The Twin Cities Auto Show is ready to open Saturday, but had plenty of hiccups along the way.

That's emblematic of the industry here in Minnesota and around the country right now.

The bottom fell out of the auto market a year ago, leaving some dealerships closed due to coronavirus pandemic restrictions and others stuck with large inventories as customers working from home postponed purchases.

The industry picked up in the last quarter of 2020 but left dealerships' sales about 20% lower than 2019, according to J.D. Power.

Minnesota dealerships felt a similar sting, said Scott Lambert, president of the Greater Metropolitan Automobile Dealers Association of Minnesota, which puts on the auto show.

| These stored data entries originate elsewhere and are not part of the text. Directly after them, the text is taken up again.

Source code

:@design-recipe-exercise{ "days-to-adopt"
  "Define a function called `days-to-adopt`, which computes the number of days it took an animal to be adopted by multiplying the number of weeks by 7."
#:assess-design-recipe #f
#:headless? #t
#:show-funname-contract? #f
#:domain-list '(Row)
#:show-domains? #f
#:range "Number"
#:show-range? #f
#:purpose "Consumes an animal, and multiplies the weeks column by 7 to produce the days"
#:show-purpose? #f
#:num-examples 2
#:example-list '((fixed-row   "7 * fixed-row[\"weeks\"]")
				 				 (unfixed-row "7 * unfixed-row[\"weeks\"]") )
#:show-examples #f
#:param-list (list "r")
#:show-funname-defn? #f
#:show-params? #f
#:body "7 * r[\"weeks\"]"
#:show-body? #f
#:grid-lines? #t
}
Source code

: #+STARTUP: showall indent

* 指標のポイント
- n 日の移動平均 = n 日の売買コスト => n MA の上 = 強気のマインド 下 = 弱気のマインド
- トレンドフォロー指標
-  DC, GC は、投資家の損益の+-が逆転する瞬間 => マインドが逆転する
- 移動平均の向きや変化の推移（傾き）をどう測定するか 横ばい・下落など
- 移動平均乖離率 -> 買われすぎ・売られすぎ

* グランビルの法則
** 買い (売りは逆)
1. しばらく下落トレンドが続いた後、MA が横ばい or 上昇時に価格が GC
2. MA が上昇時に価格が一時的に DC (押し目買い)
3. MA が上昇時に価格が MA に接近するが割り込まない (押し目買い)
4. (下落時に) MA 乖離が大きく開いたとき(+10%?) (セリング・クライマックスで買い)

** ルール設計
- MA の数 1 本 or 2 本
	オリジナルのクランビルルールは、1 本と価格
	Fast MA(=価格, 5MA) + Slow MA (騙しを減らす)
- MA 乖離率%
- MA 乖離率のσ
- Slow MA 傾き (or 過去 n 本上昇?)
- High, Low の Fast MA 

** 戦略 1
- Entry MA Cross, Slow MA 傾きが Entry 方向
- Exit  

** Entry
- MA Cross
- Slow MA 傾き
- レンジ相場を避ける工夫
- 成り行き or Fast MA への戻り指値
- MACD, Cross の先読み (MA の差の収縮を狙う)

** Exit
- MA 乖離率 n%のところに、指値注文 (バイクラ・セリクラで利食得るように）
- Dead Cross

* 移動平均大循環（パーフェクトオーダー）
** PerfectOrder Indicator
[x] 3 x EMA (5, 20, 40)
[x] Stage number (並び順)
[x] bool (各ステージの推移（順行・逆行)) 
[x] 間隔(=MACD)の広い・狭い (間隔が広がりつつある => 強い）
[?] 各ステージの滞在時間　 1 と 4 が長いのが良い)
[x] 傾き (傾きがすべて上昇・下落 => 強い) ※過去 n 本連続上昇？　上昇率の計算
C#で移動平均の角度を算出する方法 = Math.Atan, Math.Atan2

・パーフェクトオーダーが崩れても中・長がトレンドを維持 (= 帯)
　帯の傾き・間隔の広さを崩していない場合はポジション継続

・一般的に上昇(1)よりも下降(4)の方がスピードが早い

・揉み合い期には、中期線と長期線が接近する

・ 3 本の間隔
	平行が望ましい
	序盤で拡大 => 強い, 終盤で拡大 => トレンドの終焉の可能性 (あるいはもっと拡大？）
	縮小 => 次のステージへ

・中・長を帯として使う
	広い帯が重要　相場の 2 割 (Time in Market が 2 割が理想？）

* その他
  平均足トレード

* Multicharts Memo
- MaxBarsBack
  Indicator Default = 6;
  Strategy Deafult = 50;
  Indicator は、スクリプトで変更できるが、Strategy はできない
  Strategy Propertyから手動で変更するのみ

The economic worry from the pandemic faded, but other issues have curtailed sales as the market returns to normal, he said.

And consumers will pay more because these new hiccups are causing inventory delays. The national Consumer Price Index released Wednesday showed new-car prices up 0.5% and used-car sales up 10%, the largest increase since 1953.

Manheim, the country's largest vehicle auction house, told Bloomberg News its wholesale prices increased 54% in April over the same month a year ago.

In February, dealers had trouble getting cars because of historic storms in Texas and the southwest. As car deliveries caught up in March, sales started to rise. In April, U.S. new-car sales totaled 16.5 million, up 2.3% from the same month in 2019.

It was a huge relief for dealers who in April 2020 saw the lowest monthly sales in 50 years, but it could have been higher. And dealers are looking at a May with lower sales because of even more inventory delays.

Lambert said there's a backlog of 1.1 million cars and light trucks because of a shortage of semi-conductor chips. Each car has an average of a dozen microchips. Minnesota dealerships, like the nation, have been hit hard by the delays.

In fact, the auto show faced a late challenge because of a delay in getting the latest models for display during the nine-day event that starts Saturday at the Minnesota State Fairgrounds.

"Populating the displays was a challenge we've never had before," he said. "We had to beg, borrow and steal."

Right now, many customers can't find exactly what they want on the lot. There may be limited colors or trims on bestselling models, especially trucks and SUVs, which make up 86% of new-vehicle sales in Minnesota.

"Customers have to be patient," Lambert said. Those who can't wait have turned to the used cars, adding to the frenzy and inflation in that market.

In the national used-car market, the inflation is driven by direct consumers competing with rental car companies, which couldn't find enough new cars as people were starting to travel again after receiving COVID-19 vaccinations.

As the semiconductor shortage recedes, economists think the auto market will adjust to prepandemic levels.

"This won't last forever. Things will get back to normal," Maryann Keller, an auto consultant in Connecticut, told Bloomberg.

The one category in Minnesota with more cars than demand is electric, Lambert said.

"That's where we're working on demand, not supply," he said.

The auto show has an electric display with cars and a model garage so people can see what they need to charge them.

Last year, the show was set to go on its normal dates in March at the traditional Minneapolis Convention Center venue. That was the week COVID-19 restrictions shut nonessential places and services down.

The dealers association decided in December that Minnesota wouldn't be open enough to hold the event in March and looked for an outdoor venue later in the year.

"This is the biggest show we've ever put on ... in the shortest amount of time planning it," he said.

Overall, Lambert is excited about the show, which has opportunities to drive some of the hottest vehicles, entertainment for families and a classic car area. Plus, the fairgrounds give a safer outdoor environment and the addition of fair food favorites.

"I think we'll have a strong show," he said.